=== Source records ===

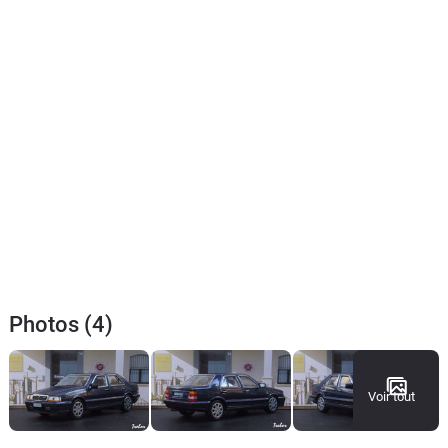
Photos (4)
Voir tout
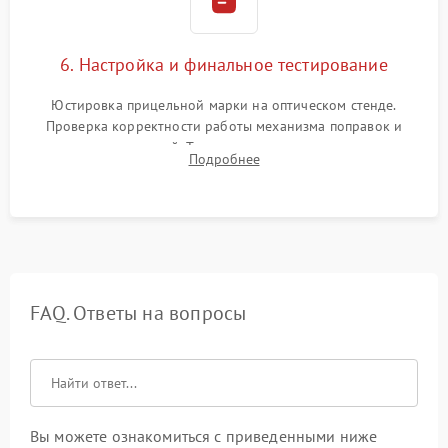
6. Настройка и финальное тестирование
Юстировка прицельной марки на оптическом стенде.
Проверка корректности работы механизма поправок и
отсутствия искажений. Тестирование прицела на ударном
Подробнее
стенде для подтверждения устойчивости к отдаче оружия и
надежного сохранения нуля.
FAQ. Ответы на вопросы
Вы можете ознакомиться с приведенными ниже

===
=== Source records ===

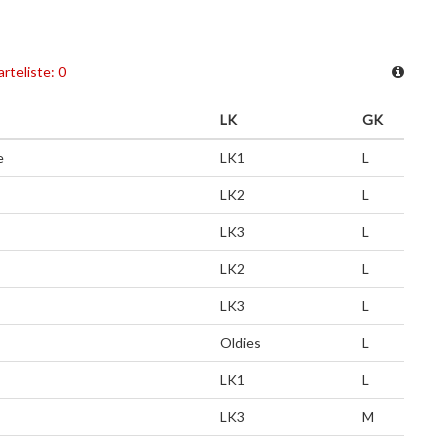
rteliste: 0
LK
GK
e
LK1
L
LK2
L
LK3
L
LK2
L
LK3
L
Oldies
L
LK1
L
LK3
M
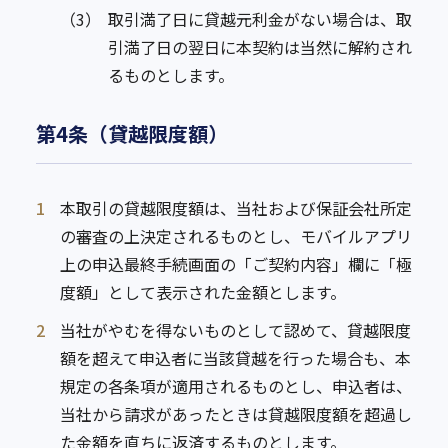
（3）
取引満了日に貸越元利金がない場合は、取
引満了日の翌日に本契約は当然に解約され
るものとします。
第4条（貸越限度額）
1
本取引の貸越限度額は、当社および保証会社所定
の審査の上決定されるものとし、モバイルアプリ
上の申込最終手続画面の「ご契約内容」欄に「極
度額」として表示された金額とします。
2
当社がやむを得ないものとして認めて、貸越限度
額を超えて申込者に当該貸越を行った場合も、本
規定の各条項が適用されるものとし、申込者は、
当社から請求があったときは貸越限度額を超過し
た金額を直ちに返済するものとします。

===
=== Source records ===

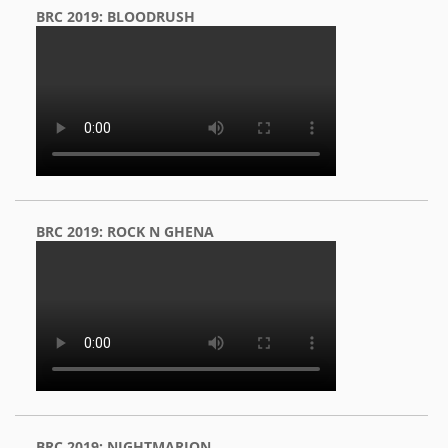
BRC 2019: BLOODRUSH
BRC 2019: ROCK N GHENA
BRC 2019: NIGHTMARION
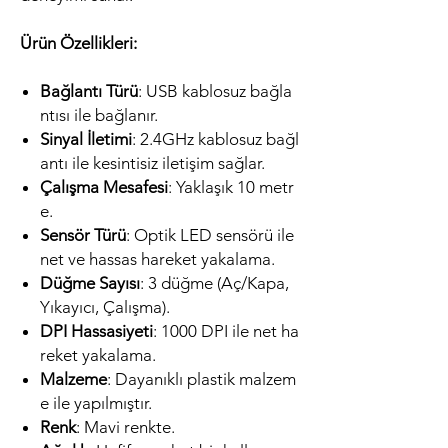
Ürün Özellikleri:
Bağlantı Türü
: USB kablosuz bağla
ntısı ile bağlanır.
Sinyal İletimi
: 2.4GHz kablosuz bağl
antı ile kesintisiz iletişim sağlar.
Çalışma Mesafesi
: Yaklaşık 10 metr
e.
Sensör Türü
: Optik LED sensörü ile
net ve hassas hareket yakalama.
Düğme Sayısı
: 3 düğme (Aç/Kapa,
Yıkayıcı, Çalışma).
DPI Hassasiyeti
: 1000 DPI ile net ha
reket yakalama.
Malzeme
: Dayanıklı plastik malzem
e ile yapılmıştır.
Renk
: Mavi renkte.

===

Show me every line in the data above that includes "стенде".

Юстировка прицельной марки на оптическом стенде.
стенде для подтверждения устойчивости к отдаче оружия и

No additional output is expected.